Je tordrai à dessein la citation de Boileau dans L’Art poétique : « Ce que l’on conçoit bien s'énonce clairement. Et les mots pour le dire arrivent aisément », pour faire valoir ce que la représentation écrite recouvre parfois de difficultés, d’obscurités, de tensions littéraires, propres à décrire les états divers du peintre et de sa peinture. Ici, cela aboutit à une écriture intense, pleine, mais qui reste assez maigre, sur laquelle il ne faut pas hésiter à revenir plusieurs fois (ainsi que le peintre use de sa brosse ou de ses pinceaux). Ici, donc, un petit traité de l’art de peindre. Ici, le sujet agissant et le sujet disant, faisant acte de création et revenant sur cet acte par écrit. Ici, enfin, un univers personnel tout autant qu’universel, lequel se satellise sur la vérité intérieure, la profondeur exigée d’un tableau.

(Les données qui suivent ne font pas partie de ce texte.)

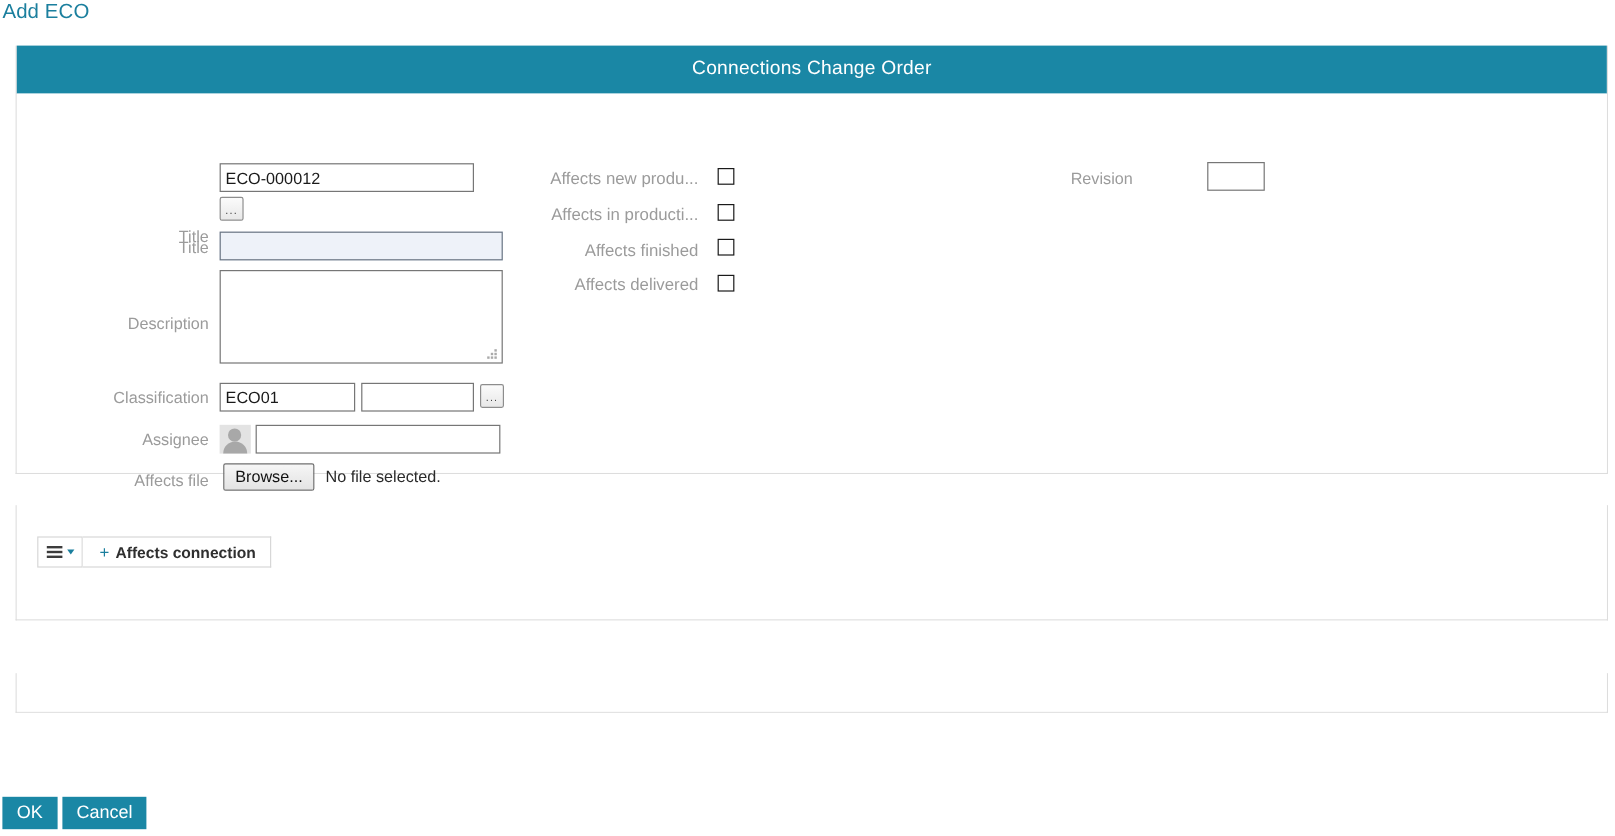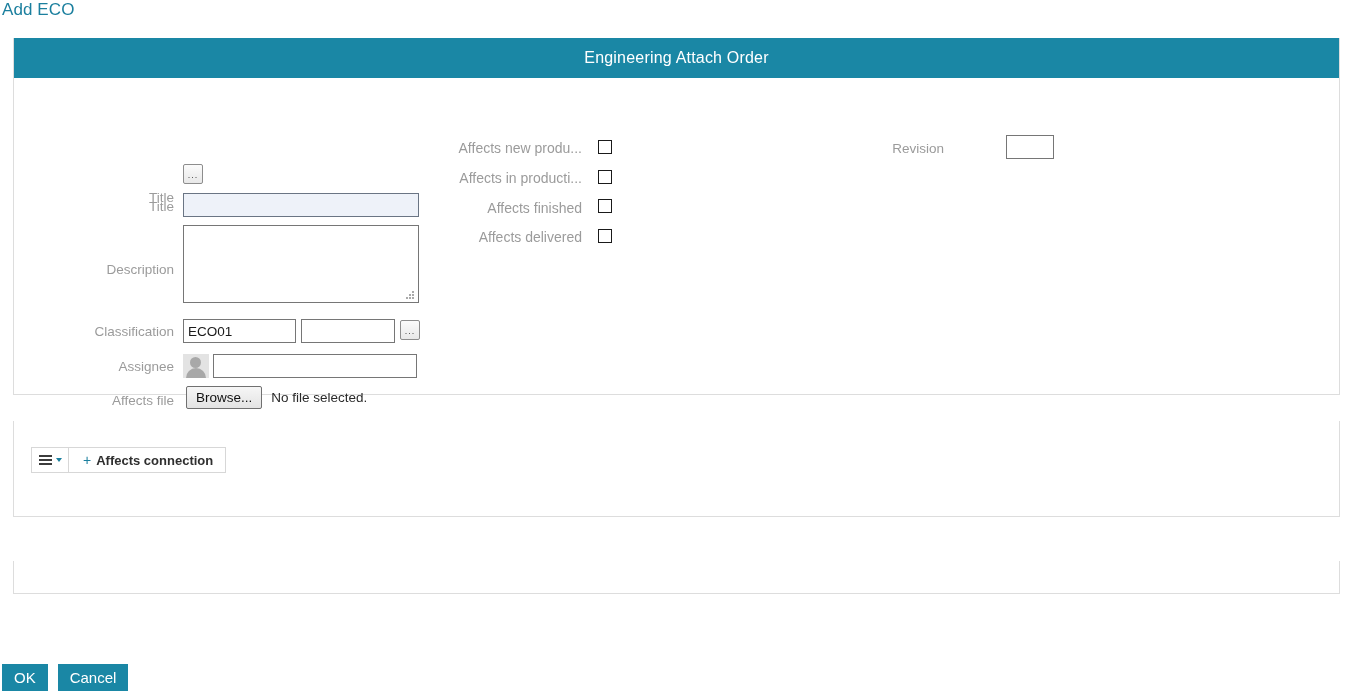--- a/index.html
+++ b/index.html
@@ -242,44 +242,45 @@
     font-weight: bold;
     white-space: nowrap;
   }
 
   
   .footer {
     position: absolute;
     left: 2px;
     top: 664px;
     display: flex;
-    gap: 10px;
+    gap: 4px;
   }
   .btn-primary {
     background: #1a87a5;
     color: #ffffff;
     border: none;
     font-family: "Liberation Sans", sans-serif;
     font-size: 15px;
     line-height: 27px;
     padding: 0 12px;
     cursor: default;
   }
 </style>
 </head>
 <body>
 
 <div class="page-title">Add ECO</div>
 
 <div class="panel" id="panel-eco">
-  <div class="panel-header">Engineering Attach Order</div>
+  <div class="panel-header">Connections Change Order</div>
 
   <div class="panel-body">
 
     <div class="field-label" style="left:60px; top:112px; width:100px;">Title</div>
+    <input class="txt" type="text" style="left: 169px; top: 58px; width: 212px;" value="ECO-000012">
     <div class="ellipsis-btn" style="left:169px; top:86px;">...</div>
 
     <div class="field-label" style="left:60px; top:120px; width:100px; top:121px;">Title</div>
     <input class="txt highlight" type="text" style="left: 169px; top: 115px; width: 236px;" value="">
 
     <div class="field-label" style="left:50px; top:184px; width:110px;">Description</div>
     <textarea class="txt" style="left: 169px; top: 147px; width: 236px; height: 78px;"></textarea>
     <div class="ta-grip" style="left:392px; top:213px;">
       <i style="left:6px; top:0;"></i>
       <i style="left:3px; top:3px;"></i>

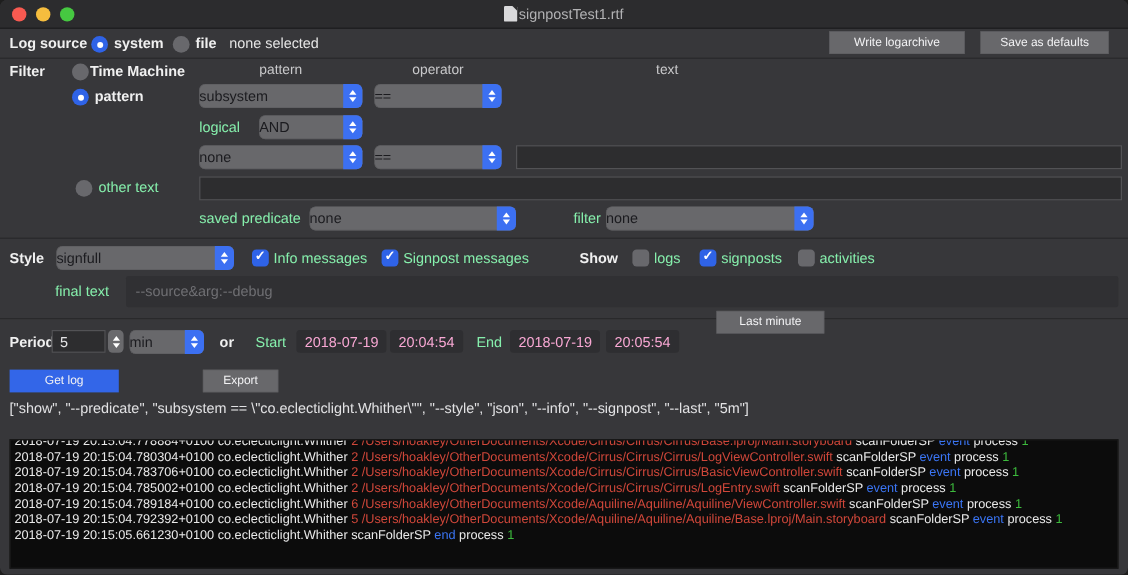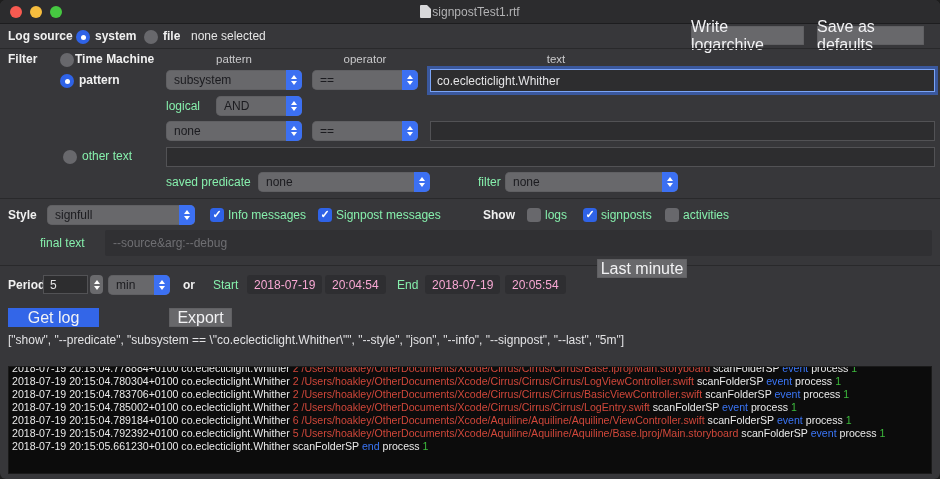--- a/index.html
+++ b/index.html
@@ -32,32 +32,32 @@
   .radio.sel{background:#2f63e7;}
   .radio.sel:after{content:"";position:absolute;left:4.5px;top:4.5px;width:5px;height:5px;border-radius:50%;background:#fff;}
 
   
   .cb{position:absolute;width:14px;height:14px;border-radius:3.5px;background:#68686c;color:#fff;font-size:11px;font-weight:700;line-height:14px;text-align:center;}
   .cb.checked{background:#2f63e7;}
   .cb span{display:block;line-height:13px;}
 
   
   .popup{position:absolute;height:20px;background:#68686b;border-radius:5px;display:flex;align-items:center;box-shadow:0 0 0 .5px #59595c inset;}
-  .popup .pval{flex:1;font-size:12px;color:#1b1b1f;padding-left:8px;overflow:hidden;white-space:nowrap;}
+  .popup .pval{flex:1;font-size:12px;color:#1b1b1f;overflow:hidden;white-space:nowrap;}
   .popup .cap{width:16px;height:20px;background:#3c70f2;border-radius:0 5px 5px 0;display:flex;flex-direction:column;align-items:center;justify-content:center;}
   .tri-up{width:0;height:0;border-left:3px solid transparent;border-right:3px solid transparent;border-bottom:4px solid #fff;margin-bottom:2px;}
   .tri-down{width:0;height:0;border-left:3px solid transparent;border-right:3px solid transparent;border-top:4px solid #fff;}
 
   
   .field{position:absolute;background:#2d2d2f;border:1px solid #525255;color:#e4e4e6;font-size:12px;padding:0 6px;outline:none;}
   .field.focus{border:1px solid #7ba4f6;box-shadow:0 0 0 3px rgba(62,116,240,.55);}
   .datebox{position:absolute;height:19px;background:#2e2e31;border-radius:3px;color:#f9a8d4;font-size:12px;display:flex;align-items:center;padding:0 7px;}
 
   
-  .btn{position:absolute;height:19px;background:#68686b;border-radius:0;color:#f2f2f4;font-size:16px;display:flex;align-items:center;justify-content:center;box-shadow:0 0 0 .5px #59595c inset;}
+  .btn{position:absolute;height:19px;background:#68686b;border-radius:0;color:#f2f2f4;font-size:10px;display:flex;align-items:center;justify-content:center;box-shadow:0 0 0 .5px #59595c inset;}
   .btn.primary{background:#3366e8;box-shadow:none;}
 
   
   .stepper{position:absolute;width:13px;height:19px;background:#6a6a6d;border-radius:4px;display:flex;flex-direction:column;align-items:center;justify-content:center;}
 
   
   .finalarea{position:absolute;background:#303033;border-radius:2px;display:flex;align-items:center;}
   .finalarea input{background:transparent;border:none;outline:none;color:#6f6f73;font-size:12px;padding:0 8px;width:100%;}
   .finalarea input::placeholder{color:#6f6f73;opacity:1;}
 
@@ -116,21 +116,20 @@
         <i class="tri-down"></i>
       </span>
   </div>
   <div class="popup" style="left:312px;top:70px;width:106px">
     <span class="pval">==</span>
     <span class="cap">
         <i class="tri-up"></i>
         <i class="tri-down"></i>
       </span>
   </div>
-  <input class="field focus" style="left: 430px; top: 69px; width: 505px; height: 23px;" value="co.eclecticlight.Whither">
 
   <div class="lbl" style="left:166px;top:99px">logical</div>
   <div class="popup" style="left:216px;top:96px;width:86px">
     <span class="pval">AND</span>
     <span class="cap">
         <i class="tri-up"></i>
         <i class="tri-down"></i>
       </span>
   </div>
 
@@ -192,21 +191,21 @@
   <div class="blbl" style="left:483px;top:208px">Show</div>
   <div class="cb" style="left:527px;top:208px"></div>
   <div class="lbl" style="left:545px;top:208px">logs</div>
   <div class="cb checked" style="left:583px;top:208px">
       <span>✓</span>
     </div>
   <div class="lbl" style="left:601px;top:208px">signposts</div>
   <div class="cb" style="left:665px;top:208px"></div>
   <div class="lbl" style="left:683px;top:208px">activities</div>
 
-  <div class="lbl" style="left:40px;top:236px;width:57px;text-align:left">final text</div>
+  <div class="lbl" style="left:40px;top:236px;width:57px;text-align:center">final text</div>
   <div class="finalarea" style="left:105px;top:230px;width:827px;height:26px">
     <input placeholder="--source&amp;arg:--debug" style="">
   </div>
 
   <div class="hr" style="top:265px"></div>
 
   <div class="blbl" style="left:8px;top:278px">Period</div>
   <input class="field" style="left: 43px; top: 275px; width: 45px; height: 19px;" value="5">
   <div class="stepper" style="left:90px;top:275px">
       <i class="tri-up"></i>

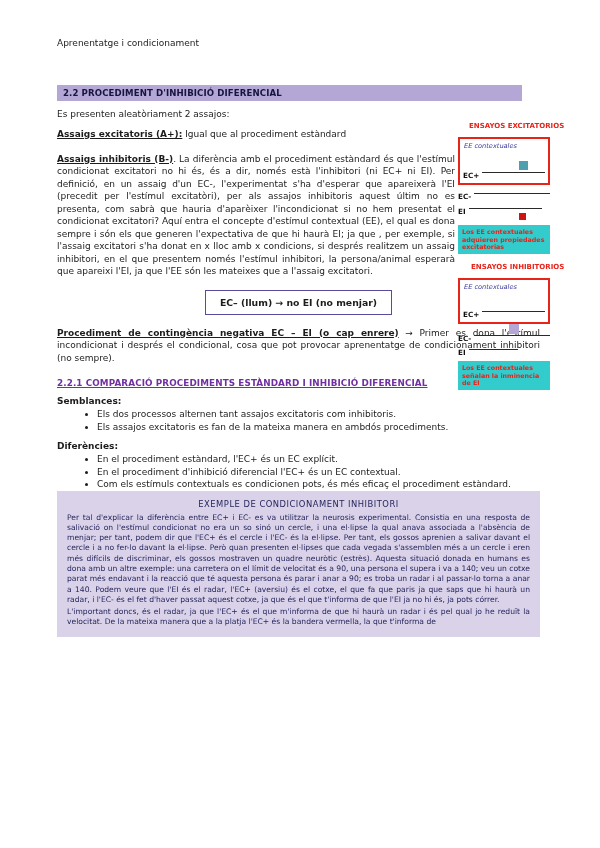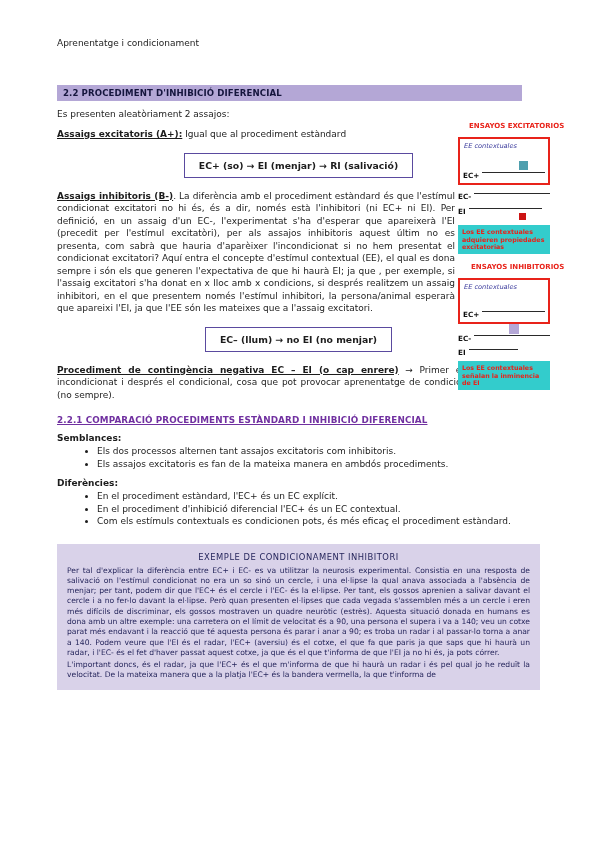--- a/index.html
+++ b/index.html
@@ -16,21 +16,21 @@
   .mt12 { margin-top:12px; }
   .narrow { width:398px; }
   .justify { text-align:justify; }
   .bu { font-weight:bold; text-decoration:underline; }
   .formula-box { width:fit-content; margin:12px auto 0 auto; border:1.5px solid #5a4a9f;
                  padding:6px 14px; font-size:9.3px; font-weight:bold; text-align:center; }
   .sub-title { margin-top:14px; font-size:8.8px; font-weight:bold; text-decoration:underline;
                color:#7030a0; letter-spacing:0.1px; }
   .bold-label { margin-top:8px; font-size:9px; font-weight:bold; }
   .bullet-list { margin-top:2px; padding-left:40px; font-size:9px; line-height:12.5px; }
-  .example-box { margin-top:16px; width:483px; background:#d9d2e9; color:#26265c;
+  .example-box { width:483px; background:#d9d2e9; color:#26265c;
                  padding:8px 10px 9px 10px; }
   .example-title { text-align:center; font-size:8.4px; letter-spacing:0.5px; margin-bottom:4px; }
   .example-box p { font-size:7.6px; line-height:10.3px; text-align:justify; margin-top:2px; }
   
   .sb-title { position:absolute; color:#e8231a; font-weight:bold; font-size:7px; white-space:nowrap; }
   .red-box { position:absolute; border:2px solid #e8231a; background:#ffffff; display:flex;
              flex-direction:column; justify-content:space-between;gap:6px; }
   .ee-label { font-style:italic; font-size:6.6px; color:#38389a; padding:3px 0 0 4px; white-space:nowrap; }
   .stim-row { display:flex; gap:3px; font-size:7.2px; font-weight:bold;
               padding:0 3px 3px 3px; color:#111111; }
@@ -50,21 +50,20 @@
 
   <div class="content">
     <div class="doc-header">Aprenentatge i condicionament</div>
 
     <div class="section-bar">2.2 PROCEDIMENT D'INHIBICIÓ DIFERENCIAL</div>
 
     <p class="intro">Es presenten aleatòriament 2 assajos:</p>
 
     <p class="para mt9"><span class="bu">Assaigs excitatoris (A+):</span><span> Igual que al procediment estàndard</span></p>
 
-    <div class="formula-box">EC+ (so) → EI (menjar) → RI (salivació)</div>
 
     <p class="para mt12 narrow justify"><span class="bu">Assaigs inhibitoris (B-)</span><span>. La diferència amb el procediment estàndard és que l'estímul condicionat excitatori no hi és, és a dir, només està l'inhibitori (ni EC+ ni EI). Per definició, en un assaig d'un EC-, l'experimentat s'ha d'esperar que apareixerà l'EI (precedit per l'estímul excitatòri), per als assajos inhibitoris aquest últim no es presenta, com sabrà que hauria d'aparèixer l'incondicionat si no hem presentat el condicionat excitatori? Aquí entra el concepte d'estímul contextual (EE), el qual es dona sempre i són els que generen l'expectativa de que hi haurà EI; ja que , per exemple, si l'assaig excitatori s'ha donat en x lloc amb x condicions, si després realitzem un assaig inhibitori, en el que presentem només l'estímul inhibitori, la persona/animal esperarà que apareixi l'EI, ja que l'EE són les mateixes que a l'assaig excitatori.</span></p>
 
     <div class="formula-box">EC– (llum) → no EI (no menjar)</div>
 
     <p class="para mt12 justify"><span class="bu">Procediment de contingència negativa EC – EI (o cap enrere)</span> <span>→ Primer es dona l'estímul incondicionat i després el condicional, cosa que pot provocar aprenentatge de condicionament inhibitori (no sempre).</span></p>
 
     <h3 class="sub-title">2.2.1 COMPARACIÓ PROCEDIMENTS ESTÀNDARD I INHIBICIÓ DIFERENCIAL</h3>
 
     <p class="bold-label">Semblances:</p>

Ceci dit, il faut rentrer plus avant dans l’ouvrage (illustré richement par des reproductions des travaux plastiques de Jacques Le Scanff). Lecture légèrement âpre, à l’image des allées et venues de Cézanne vers la Montagne Sainte-Victoire, escarpements, confrontation du regardeur et du regardé, comme si l’œuvre peinte faisait parole, énigme, affaire de style, endroit de coupure du poème et de la toile, réflexions, agissements, connaissances et pratiques. Nous sommes en l’espèce dans une forme de schize. Le mystère : peindre.